Multi-image point correspondence data:
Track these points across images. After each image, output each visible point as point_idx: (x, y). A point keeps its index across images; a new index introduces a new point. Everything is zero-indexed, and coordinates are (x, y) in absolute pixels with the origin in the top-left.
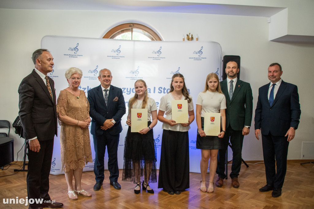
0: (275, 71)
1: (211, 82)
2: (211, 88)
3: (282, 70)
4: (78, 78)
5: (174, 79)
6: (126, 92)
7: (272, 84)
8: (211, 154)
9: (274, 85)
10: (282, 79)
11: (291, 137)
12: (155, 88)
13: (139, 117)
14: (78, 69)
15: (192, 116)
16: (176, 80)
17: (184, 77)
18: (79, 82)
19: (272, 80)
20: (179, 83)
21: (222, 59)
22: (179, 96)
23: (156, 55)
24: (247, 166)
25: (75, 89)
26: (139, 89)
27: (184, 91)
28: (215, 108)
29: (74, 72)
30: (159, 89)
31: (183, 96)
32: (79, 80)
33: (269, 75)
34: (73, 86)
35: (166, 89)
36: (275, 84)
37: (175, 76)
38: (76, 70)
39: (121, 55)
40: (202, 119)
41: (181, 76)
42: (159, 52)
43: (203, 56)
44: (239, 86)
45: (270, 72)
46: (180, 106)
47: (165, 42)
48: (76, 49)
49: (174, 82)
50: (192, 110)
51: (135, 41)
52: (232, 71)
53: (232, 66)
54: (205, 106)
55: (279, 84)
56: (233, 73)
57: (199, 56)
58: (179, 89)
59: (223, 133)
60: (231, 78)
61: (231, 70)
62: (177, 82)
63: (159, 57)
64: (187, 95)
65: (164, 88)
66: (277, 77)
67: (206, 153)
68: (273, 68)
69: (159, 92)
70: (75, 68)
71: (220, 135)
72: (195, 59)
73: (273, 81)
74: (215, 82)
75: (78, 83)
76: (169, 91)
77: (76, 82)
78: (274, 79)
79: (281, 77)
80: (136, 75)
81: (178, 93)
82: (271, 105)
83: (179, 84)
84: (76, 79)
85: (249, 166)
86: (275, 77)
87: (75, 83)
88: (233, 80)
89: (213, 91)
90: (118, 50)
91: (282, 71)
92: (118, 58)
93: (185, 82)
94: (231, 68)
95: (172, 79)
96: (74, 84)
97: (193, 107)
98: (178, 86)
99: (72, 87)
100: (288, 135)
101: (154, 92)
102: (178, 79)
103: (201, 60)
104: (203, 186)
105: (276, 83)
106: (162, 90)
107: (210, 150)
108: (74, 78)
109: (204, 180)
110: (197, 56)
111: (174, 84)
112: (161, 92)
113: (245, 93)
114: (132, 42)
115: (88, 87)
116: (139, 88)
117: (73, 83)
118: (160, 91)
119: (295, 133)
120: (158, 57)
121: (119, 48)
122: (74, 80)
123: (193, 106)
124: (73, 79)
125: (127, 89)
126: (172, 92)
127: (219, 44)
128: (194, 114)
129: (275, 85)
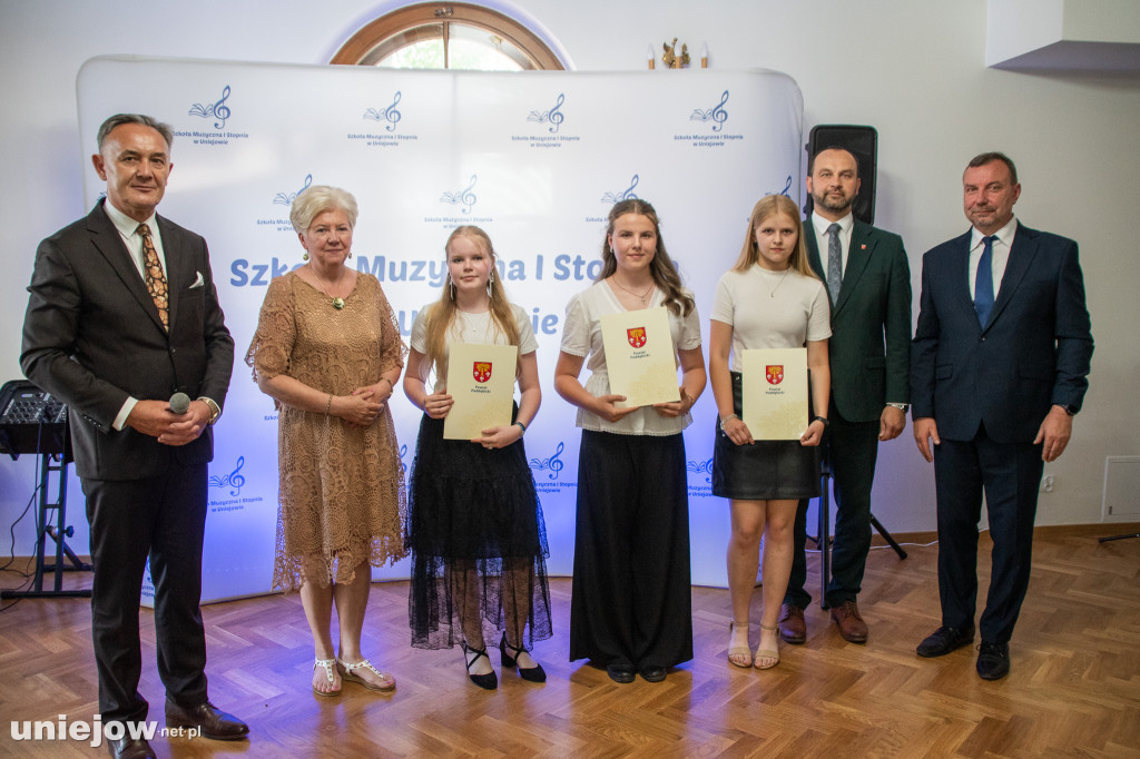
0: (991, 184)
1: (769, 231)
2: (768, 256)
3: (1019, 181)
4: (341, 229)
5: (617, 221)
6: (428, 279)
7: (978, 236)
8: (768, 518)
9: (989, 241)
10: (1016, 216)
11: (1055, 445)
12: (540, 259)
13: (482, 378)
14: (339, 190)
15: (695, 373)
16: (627, 223)
17: (659, 214)
18: (345, 242)
19: (980, 219)
20: (637, 236)
21: (806, 140)
22: (642, 292)
23: (542, 130)
24: (903, 555)
25: (332, 271)
26: (468, 266)
27: (660, 273)
28: (786, 335)
29: (325, 203)
30: (558, 264)
31: (656, 289)
32: (343, 236)
33: (970, 202)
34: (322, 261)
35: (583, 263)
36: (995, 238)
37: (622, 208)
38: (329, 195)
39: (401, 128)
40: (736, 380)
41: (646, 209)
42: (555, 114)
43: (729, 128)
44: (863, 247)
45: (971, 188)
46: (637, 338)
47: (579, 73)
48: (221, 109)
49: (615, 234)
50: (695, 345)
51: (456, 72)
52: (839, 188)
53: (840, 168)
54: (750, 330)
55: (1008, 235)
56: (843, 195)
57: (714, 128)
58: (638, 264)
59: (818, 424)
60: (833, 217)
61: (836, 184)
62: (628, 234)
63: (556, 135)
64: (672, 285)
65: (579, 257)
66: (998, 211)
67: (750, 511)
68: (984, 174)
69: (557, 276)
70: (328, 187)
71: (810, 436)
72: (697, 141)
73: (982, 227)
74: (786, 231)
75: (340, 247)
76: (597, 270)
77: (331, 244)
78: (989, 219)
79: (1015, 209)
80: (464, 211)
81: (635, 279)
82: (984, 321)
83: (636, 241)
84: (333, 230)
85: (909, 554)
86: (993, 211)
87: (330, 248)
88: (839, 222)
89: (774, 266)
90: (392, 112)
91: (1019, 186)
92: (392, 141)
93: (662, 232)
94: (836, 175)
95: (607, 223)
96: (327, 254)
97: (699, 335)
98: (631, 252)
99: (318, 263)
100: (1043, 439)
101: (539, 276)
102: (633, 220)
103: (722, 144)
104: (738, 644)
105: (998, 234)
106: (571, 267)
107: (767, 500)
108: (325, 229)
109: (743, 619)
110: (705, 128)
111: (619, 244)
112: (566, 275)
113: (887, 277)
114: (448, 78)
115: (275, 261)
116: (468, 260)
117: (322, 249)
118: (561, 273)
119: (1069, 427)
120: (550, 135)
121: (396, 104)
122: (323, 237)
123: (699, 331)
124: (321, 230)
125: (432, 264)
126: (611, 278)
127: (795, 82)
128: (702, 365)
129: (995, 243)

● The task
Skip the pictures and transcribe the rest of the records exactly.

● Solution
Track these points across images. After each image, output each visible point as point_idx: (x, y). A point keeps its index across images; a new index introduces a new point. Everything is zero-indexed, and coordinates are (x, y) in absolute pixels with the origin in the top-left.
0: (275, 71)
1: (211, 82)
2: (211, 88)
3: (282, 70)
4: (78, 78)
5: (174, 79)
6: (126, 92)
7: (272, 84)
8: (211, 154)
9: (274, 85)
10: (282, 79)
11: (291, 137)
12: (155, 88)
13: (139, 117)
14: (78, 69)
15: (192, 116)
16: (176, 80)
17: (184, 77)
18: (79, 82)
19: (272, 80)
20: (179, 83)
21: (222, 59)
22: (179, 96)
23: (156, 55)
24: (247, 166)
25: (75, 89)
26: (139, 89)
27: (184, 91)
28: (215, 108)
29: (74, 72)
30: (159, 89)
31: (183, 96)
32: (79, 80)
33: (269, 75)
34: (73, 86)
35: (166, 89)
36: (275, 84)
37: (175, 76)
38: (76, 70)
39: (121, 55)
40: (202, 119)
41: (181, 76)
42: (159, 52)
43: (203, 56)
44: (239, 86)
45: (270, 72)
46: (180, 106)
47: (165, 42)
48: (76, 49)
49: (174, 82)
50: (192, 110)
51: (135, 41)
52: (232, 71)
53: (232, 66)
54: (205, 106)
55: (279, 84)
56: (233, 73)
57: (199, 56)
58: (179, 89)
59: (223, 133)
60: (231, 78)
61: (231, 70)
62: (177, 82)
63: (159, 57)
64: (187, 95)
65: (164, 88)
66: (277, 77)
67: (206, 153)
68: (273, 68)
69: (159, 92)
70: (75, 68)
71: (220, 135)
72: (195, 59)
73: (273, 81)
74: (215, 82)
75: (78, 83)
76: (169, 91)
77: (76, 82)
78: (274, 79)
79: (281, 77)
80: (136, 75)
81: (178, 93)
82: (271, 105)
83: (179, 84)
84: (76, 79)
85: (249, 166)
86: (275, 77)
87: (75, 83)
88: (233, 80)
89: (213, 91)
90: (118, 50)
91: (282, 71)
92: (118, 58)
93: (185, 82)
94: (231, 68)
95: (172, 79)
96: (74, 84)
97: (193, 107)
98: (178, 86)
99: (72, 87)
100: (288, 135)
101: (154, 92)
102: (178, 79)
103: (201, 60)
104: (203, 186)
105: (276, 83)
106: (162, 90)
107: (210, 150)
108: (74, 78)
109: (204, 180)
110: (197, 56)
111: (174, 84)
112: (161, 92)
113: (245, 93)
114: (132, 42)
115: (88, 87)
116: (139, 88)
117: (73, 83)
118: (160, 91)
119: (295, 133)
120: (158, 57)
121: (119, 48)
122: (74, 80)
123: (193, 106)
124: (73, 79)
125: (127, 89)
126: (172, 92)
127: (219, 44)
128: (194, 114)
129: (275, 85)
0: (991, 184)
1: (769, 231)
2: (768, 256)
3: (1019, 181)
4: (341, 229)
5: (617, 221)
6: (428, 279)
7: (978, 236)
8: (768, 518)
9: (989, 241)
10: (1016, 216)
11: (1055, 445)
12: (540, 259)
13: (482, 378)
14: (339, 190)
15: (695, 373)
16: (627, 223)
17: (659, 214)
18: (345, 242)
19: (980, 219)
20: (637, 236)
21: (806, 140)
22: (642, 292)
23: (542, 130)
24: (903, 555)
25: (332, 271)
26: (468, 266)
27: (660, 273)
28: (786, 335)
29: (325, 203)
30: (558, 264)
31: (656, 289)
32: (343, 236)
33: (970, 202)
34: (322, 261)
35: (583, 263)
36: (995, 238)
37: (622, 208)
38: (329, 195)
39: (401, 128)
40: (736, 380)
41: (646, 209)
42: (555, 114)
43: (729, 128)
44: (863, 247)
45: (971, 188)
46: (637, 338)
47: (579, 73)
48: (221, 109)
49: (615, 234)
50: (695, 345)
51: (456, 72)
52: (839, 188)
53: (840, 168)
54: (750, 330)
55: (1008, 235)
56: (843, 195)
57: (714, 128)
58: (638, 264)
59: (818, 424)
60: (833, 217)
61: (836, 184)
62: (628, 234)
63: (556, 135)
64: (672, 285)
65: (579, 257)
66: (998, 211)
67: (750, 511)
68: (984, 174)
69: (557, 276)
70: (328, 187)
71: (810, 436)
72: (697, 141)
73: (982, 227)
74: (786, 231)
75: (340, 247)
76: (597, 270)
77: (331, 244)
78: (989, 219)
79: (1015, 209)
80: (464, 211)
81: (635, 279)
82: (984, 321)
83: (636, 241)
84: (333, 230)
85: (909, 554)
86: (993, 211)
87: (330, 248)
88: (839, 222)
89: (774, 266)
90: (392, 112)
91: (1019, 186)
92: (392, 141)
93: (662, 232)
94: (836, 175)
95: (607, 223)
96: (327, 254)
97: (699, 335)
98: (631, 252)
99: (318, 263)
100: (1043, 439)
101: (539, 276)
102: (633, 220)
103: (722, 144)
104: (738, 644)
105: (998, 234)
106: (571, 267)
107: (767, 500)
108: (325, 229)
109: (743, 619)
110: (705, 128)
111: (619, 244)
112: (566, 275)
113: (887, 277)
114: (448, 78)
115: (275, 261)
116: (468, 260)
117: (322, 249)
118: (561, 273)
119: (1069, 427)
120: (550, 135)
121: (396, 104)
122: (323, 237)
123: (699, 331)
124: (321, 230)
125: (432, 264)
126: (611, 278)
127: (795, 82)
128: (702, 365)
129: (995, 243)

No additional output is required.